If vampire to vampire contact is similar to human contact, then Bella's experience with Edward would be more akin to Edward entering the human world than Bella entering the vampire world. Bella's experience with her own self would be remarkably unchanged. She would not perceive herself as having the hardness of stone except when dealing exclusively with the non-vampire elements of the world. She would not be as concerned about losing her "softness". And she would have certainly brought it up explicitly (that's my opinion only). But SM never once gives us anything definitive to actually support that theory.
Stephenie is very clever, though, in the way she writes BD. Bella becoming a vampire is adjustment enough. SM doesn't want to throw too much at us. Introducing our couple as diamond-hard lovers making ticking sounds when they kiss was something to be avoided, it is disrupting to the romance and takes us out of the story. Too much information imparted here would also lead to questions concerning that night in the cottage, and SM would be forced to provide more detail. Instead, she is very coy in presenting the information, always highlighting how soft the skin feels whenever she also tells us how hard the skin is.
One other thing I thought was notable. Bella is literally fearless in her new world. She gives no thought at all to danger. She doesn't think twice about attacking that mountain lion or having its claws rake against her skin. There is no doubt in her mind that she is completely invulnerable. She doesn't ever have second thoughts. That is consistent with Bella being like a marble statue in her new world, even in her interactions with Edward. If she had actually felt truly soft to herself or to Edward, I'd think that would introduce some doubt in her mind. Bella doesn't act as if she is intellectually aware of her invulnerability but is getting some mixed signals and needs to test things out, she acts as if there isn't the slightest possibility or concept of even needing a test.

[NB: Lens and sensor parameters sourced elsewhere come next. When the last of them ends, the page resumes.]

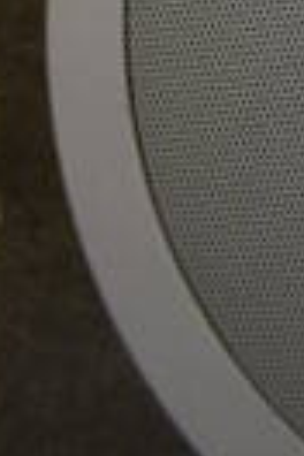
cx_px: 729
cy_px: -945
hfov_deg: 6.9
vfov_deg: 8.9
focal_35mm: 187
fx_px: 2368
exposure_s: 1/250
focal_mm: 18
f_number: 3.5
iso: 800
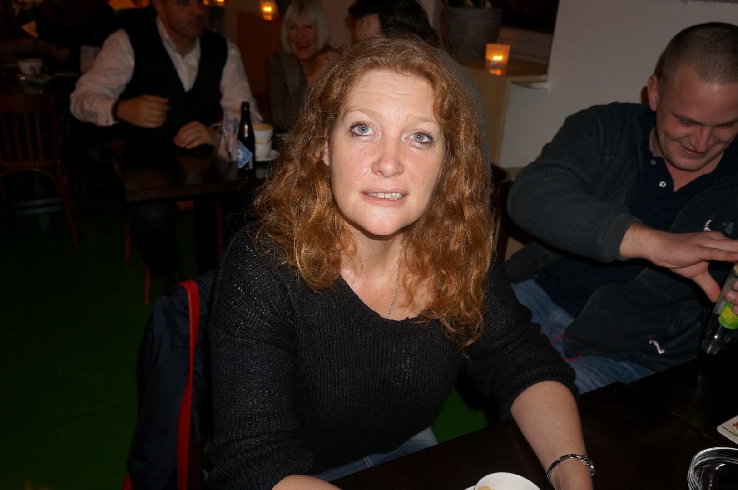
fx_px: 614
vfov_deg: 43.5
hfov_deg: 62.0
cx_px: 369
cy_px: 245
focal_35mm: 30
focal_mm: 20
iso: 800
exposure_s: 1/60
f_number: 4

smitten_by_twilight wrote:I think that vampiric "soft" tissue could be as readily moved by other vamps as by oneself. A human can push up the corner of another human's mouth, but a jellyfish could not do that. Similarly, one vamp should be able to (so to speak) make a dent in another, push and indent the soft tissue at least a bit.

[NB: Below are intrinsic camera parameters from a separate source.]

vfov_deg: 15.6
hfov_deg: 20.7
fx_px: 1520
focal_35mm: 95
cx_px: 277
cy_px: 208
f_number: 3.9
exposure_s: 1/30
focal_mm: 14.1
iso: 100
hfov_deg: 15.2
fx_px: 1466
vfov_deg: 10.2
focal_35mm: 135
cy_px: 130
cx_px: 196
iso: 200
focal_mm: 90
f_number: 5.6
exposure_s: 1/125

That was my interpretation for a long time. Since we are talking about impossibilities in any scenario, you have to pick and choose which one you can accept and which one you can't. Even if marble statues can walk and talk and appear to be human, they still can't make love unless something gives way, so we must be talking about some completely unknown physical laws applicable only to vampires. That makes the vampire sex conceptually understandable to us (diamond hard to everything else except other vampires), but still leaves some pretty massive problems for human to vampire sex (even for B&E).

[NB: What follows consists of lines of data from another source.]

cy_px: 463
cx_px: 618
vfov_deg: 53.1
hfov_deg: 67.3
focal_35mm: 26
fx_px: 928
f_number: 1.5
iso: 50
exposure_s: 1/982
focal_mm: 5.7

Per Bella's comments the day after her honeymoon night, her pleasant exhaustion, and the extent of her bruising, I would say there was absolutely no "marble statue" difficulties in one area. One very specific thing functioned in a completely normal way. It isn't much of a leap to conceive that the Denalis also function in one area as "normal" enough to interact with humans. If that is true, then there isn't any technical need left for vampire to vampire contact being "as human" in order to explain sex.